Saturday 11th July 2009
quotequote all
bishbash said:
Not all nicely designed email can be considered spam, I get several daily emails from computer companies (ebuyer, misco etc) that I signed up for, as I buy a fair amount of IT equipment for my job it's good to see the offers available. So I'm happy to spend 2 mins a day looking at them.

If they were text only I probably wouldn't bother. But as it's usually a few pics and some prices I find them easy to scan quickly.

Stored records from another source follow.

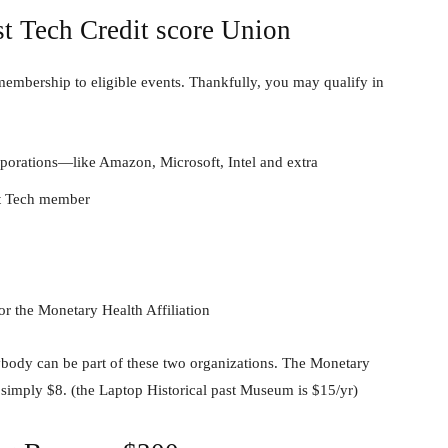
st Tech Credit score Union
 membership to eligible events. Thankfully, you may qualify in
orations—like Amazon, Microsoft, Intel and extra
st Tech member
r the Monetary Health Affiliation
anybody can be part of these two organizations. The Monetary
simply $8. (the Laptop Historical past Museum is $15/yr)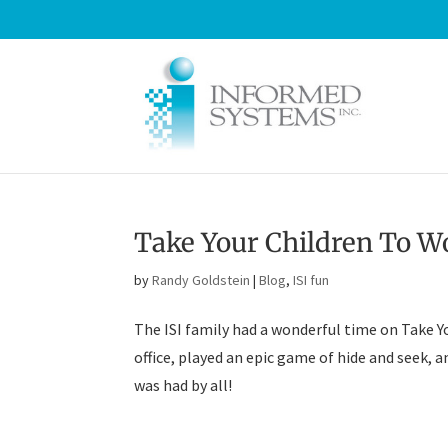
Take Your Children To W
by
Randy Goldstein
|
Blog
,
ISI fun
The ISI family had a wonderful time on Take Y
office, played an epic game of hide and seek, a
was had by all!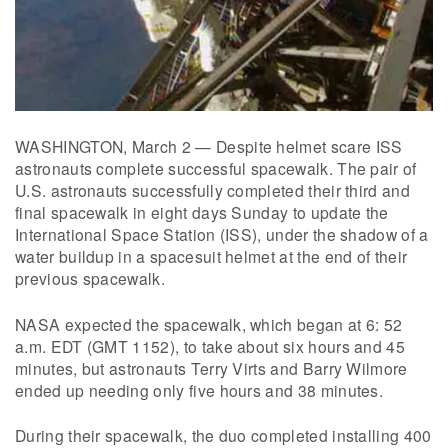
WASHINGTON, March 2 — Despite helmet scare ISS
astronauts complete successful spacewalk. The pair of
U.S. astronauts successfully completed their third and
final spacewalk in eight days Sunday to update the
International Space Station (ISS), under the shadow of a
water buildup in a spacesuit helmet at the end of their
previous spacewalk.
NASA expected the spacewalk, which began at 6: 52
a.m. EDT (GMT 1152), to take about six hours and 45
minutes, but astronauts Terry Virts and Barry Wilmore
ended up needing only five hours and 38 minutes.
During their spacewalk, the duo completed installing 400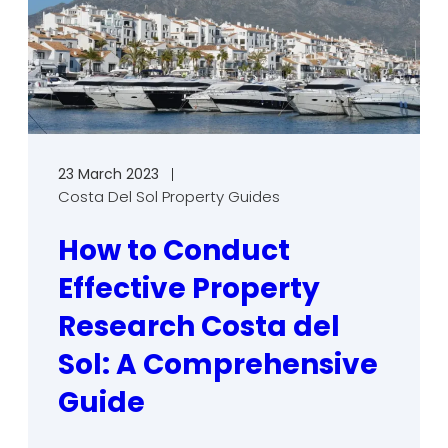
23 March 2023
Costa Del Sol Property Guides
How to Conduct
Effective Property
Research Costa del
Sol: A Comprehensive
Guide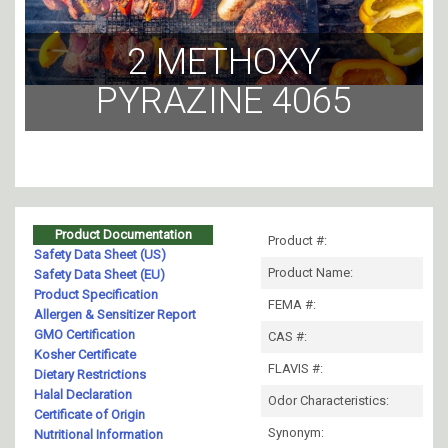
2 METHOXY
PYRAZINE 4065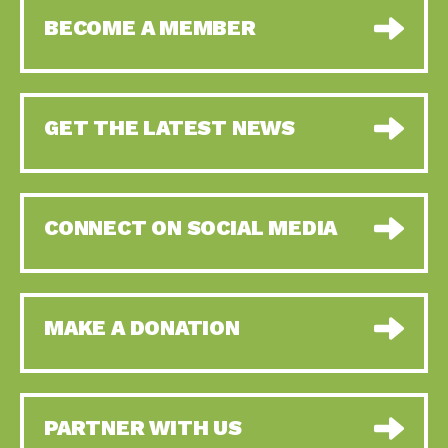
BECOME A MEMBER
GET THE LATEST NEWS
CONNECT ON SOCIAL MEDIA
MAKE A DONATION
PARTNER WITH US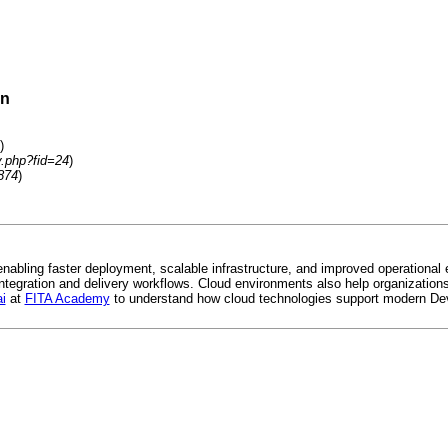
on
)
y.php?fid=24
)
874
)
bling faster deployment, scalable infrastructure, and improved operational 
egration and delivery workflows. Cloud environments also help organizations 
i
at
FITA Academy
to understand how cloud technologies support modern Dev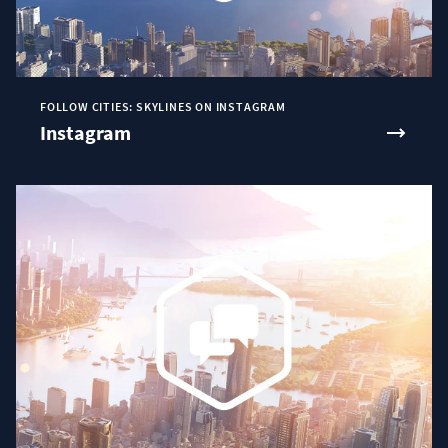
FOLLOW CITIES: SKYLINES ON INSTAGRAM
Instagram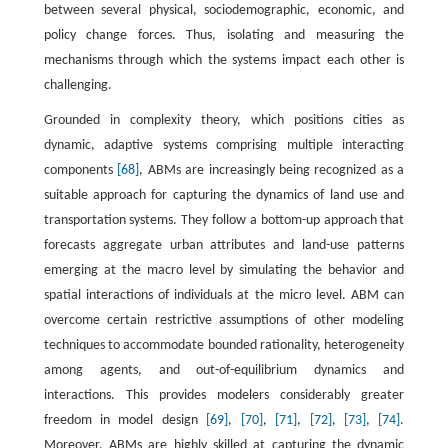
between several physical, sociodemographic, economic, and
policy change forces. Thus, isolating and measuring the
mechanisms through which the systems impact each other is
challenging.
Grounded in complexity theory, which positions cities as
dynamic, adaptive systems comprising multiple interacting
components
[68]
, ABMs are increasingly being recognized as a
suitable approach for capturing the dynamics of land use and
transportation systems. They follow a bottom-up approach that
forecasts aggregate urban attributes and land-use patterns
emerging at the macro level by simulating the behavior and
spatial interactions of individuals at the micro level. ABM can
overcome certain restrictive assumptions of other modeling
techniques to accommodate bounded rationality, heterogeneity
among agents, and out-of-equilibrium dynamics and
interactions. This provides modelers considerably greater
freedom in model design
[69]
,
[70]
,
[71]
,
[72]
,
[73]
,
[74]
.
Moreover, ABMs are highly skilled at capturing the dynamic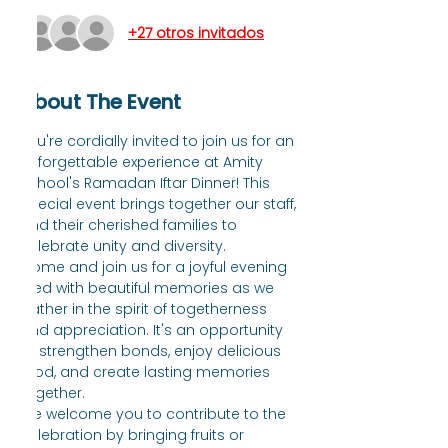
+27 otros invitados
About The Event
You're cordially invited to join us for an 
unforgettable experience at Amity 
School's Ramadan Iftar Dinner! This 
special event brings together our staff, 
and their cherished families to 
celebrate unity and diversity.
Come and join us for a joyful evening 
filled with beautiful memories as we 
gather in the spirit of togetherness 
and appreciation. It's an opportunity 
to strengthen bonds, enjoy delicious 
food, and create lasting memories 
together.
We welcome you to contribute to the 
celebration by bringing fruits or 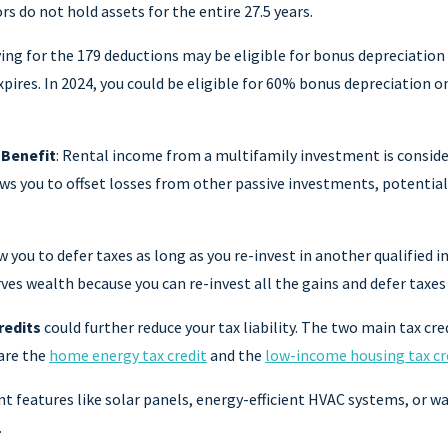
s do not hold assets for the entire 27.5 years.
ying for the 179 deductions may be eligible for bonus depreciatio
pires. In 2024, you could be eligible for 60% bonus depreciation o
 Benefit
: Rental income from a multifamily investment is conside
ws you to offset losses from other passive investments, potential
w you to defer taxes as long as you re-invest in another qualified i
ves wealth because you can re-invest all the gains and defer taxes 
redits
could further reduce your tax liability. The two main tax cre
are the
home energy tax credit
and the
low-income housing tax cr
nt features like solar panels, energy-efficient HVAC systems, or 
.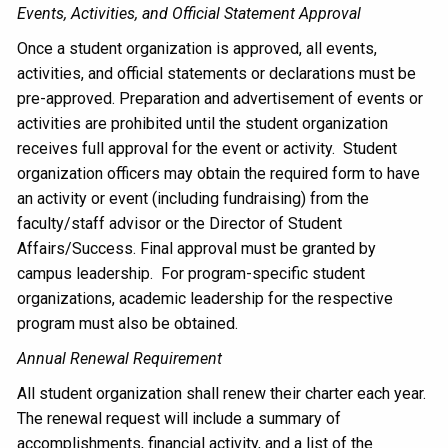
Events, Activities, and Official Statement Approval
Once a student organization is approved, all events,
activities, and official statements or declarations must be
pre-approved. Preparation and advertisement of events or
activities are prohibited until the student organization
receives full approval for the event or activity. Student
organization officers may obtain the required form to have
an activity or event (including fundraising) from the
faculty/staff advisor or the Director of Student
Affairs/Success. Final approval must be granted by
campus leadership. For program-specific student
organizations, academic leadership for the respective
program must also be obtained.
Annual Renewal Requirement
All student organization shall renew their charter each year.
The renewal request will include a summary of
accomplishments, financial activity, and a list of the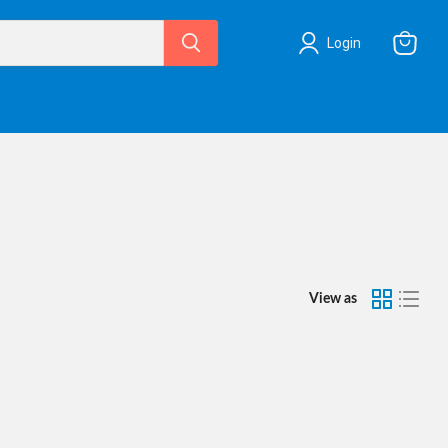
Login
View
cart
View as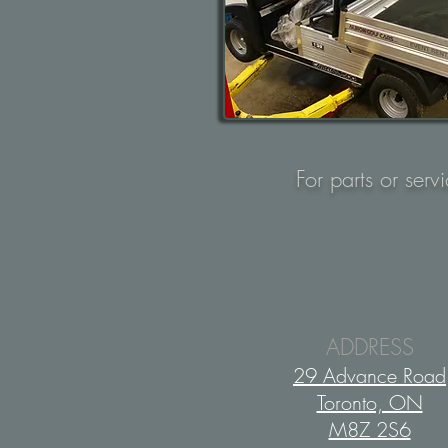
For parts or serv
ADDRESS
29 Advance Road
Toronto, ON
M8Z 2S6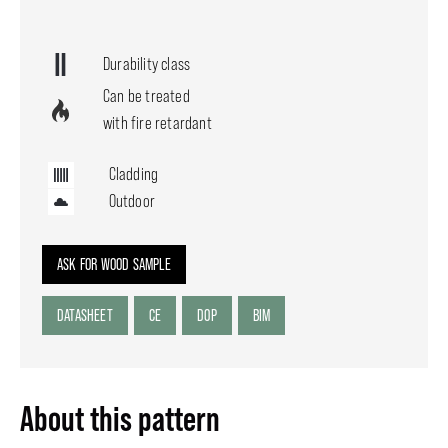
Durability class
Can be treated
with fire retardant
Cladding
Outdoor
ASK FOR WOOD SAMPLE
DATASHEET
CE
DOP
BIM
About this pattern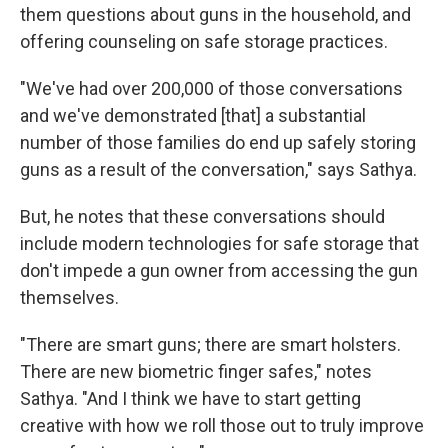
them questions about guns in the household, and
offering counseling on safe storage practices.
"We've had over 200,000 of those conversations
and we've demonstrated [that] a substantial
number of those families do end up safely storing
guns as a result of the conversation," says Sathya.
But, he notes that these conversations should
include modern technologies for safe storage that
don't impede a gun owner from accessing the gun
themselves.
"There are smart guns; there are smart holsters.
There are new biometric finger safes," notes
Sathya. "And I think we have to start getting
creative with how we roll those out to truly improve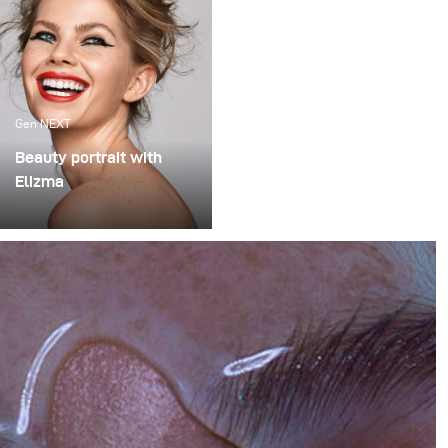
Gen NEXT
Beauty portrait with
Elizma
How to shoot a
professional beauty
portrait with broncolor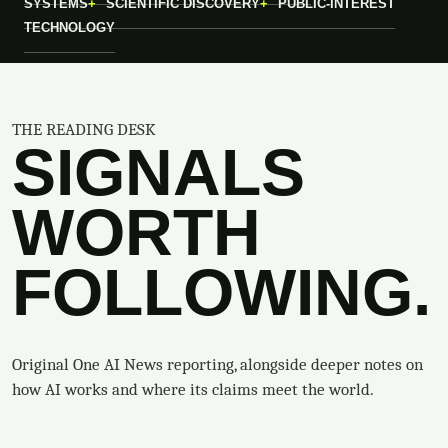
SYSTEMS
SCIENTIFIC DISCOVERY
PUBLIC-INTEREST
TECHNOLOGY
THE READING DESK
SIGNALS
WORTH
FOLLOWING.
Original One AI News reporting, alongside deeper notes on
how AI works and where its claims meet the world.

Used properly there is nothing wrong with a nicely designed HTML email.
A text/html email needs to include a text/plain portion as well otherwise it is a right pain in the arse.

I hate emails such as you describe. In text mode they are an almost-unreadable mass of markup that you have to poke through to extract the meaning. I don't want pics: I want text, that tells me exactly what the kit concerned is, not a picture that might be one of any number of similar-looking bits of kit.

One newsletter I am signed up to provides its entire content in the form of one huge jpeg containing all the text and images, which is so retarded it hurts.

JohnnyPanic

1,282 posts

231 months

Saturday 11th July 2009
quotequote all
bishbash said:
If they were text only I probably wouldn't bother. But as it's usually a few pics and some prices I find them easy to scan quickly.

Used properly there is nothing wrong with a nicely designed HTML email.
This tends to be my approach too. I spend so much time looking at code it's nice to have a break when reading emails. My text only e-newsletters rarely get read.

Pigeon said:
A text/html email needs to include a text/plain portion as well otherwise it is a right pain in the arse.
Yep, all HTML emails should be multipart, and you shouldn't rely on images for actual info. Blackberry have a weird approach of taking the text content out of the HTML portion of an email, stripping out the images & HTML whilst also ignoring the text-only part. confused

Pigeon said:
I hate emails such as you describe. In text mode they are an almost-unreadable mass of markup that you have to poke through to extract the meaning. I don't want pics: I want text, that tells me exactly what the kit concerned is, not a picture that might be one of any number of similar-looking bits of kit.
Just out of curiosity, what email client do you use?

Pigeon said:
One newsletter I am signed up to provides its entire content in the form of one huge jpeg containing all the text and images, which is so retarded it hurts.
We've actually been made to do this by a client. "We want it to look exactly like this, in these different email programs, without being corrupted or editable when forwarded". What about accessibility and usability? "Oh we don't really need to worry about that do we?" rolleyes

Pigeon

18,535 posts

268 months

Saturday 11th July 2009
quotequote all
JohnnyPanic said:
Just out of curiosity, what email client do you use?